AIM OF THE TASK –
Every line in the data must be transcribed exactly.

===== INFORMATION PROVIDED =====

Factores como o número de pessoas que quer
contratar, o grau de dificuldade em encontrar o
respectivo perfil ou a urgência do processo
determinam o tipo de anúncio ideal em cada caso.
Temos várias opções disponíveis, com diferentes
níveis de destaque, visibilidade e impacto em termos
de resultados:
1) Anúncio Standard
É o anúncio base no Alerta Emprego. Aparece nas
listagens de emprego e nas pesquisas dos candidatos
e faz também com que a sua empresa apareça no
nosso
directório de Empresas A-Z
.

=====

ANSWER TO THIS EXERCISE –
Factores como o número de pessoas que quer
contratar, o grau de dificuldade em encontrar o
respectivo perfil ou a urgência do processo
determinam o tipo de anúncio ideal em cada caso.
Temos várias opções disponíveis, com diferentes
níveis de destaque, visibilidade e impacto em termos
de resultados:
1) Anúncio Standard
É o anúncio base no Alerta Emprego. Aparece nas
listagens de emprego e nas pesquisas dos candidatos
e faz também com que a sua empresa apareça no
nosso
directório de Empresas A-Z
.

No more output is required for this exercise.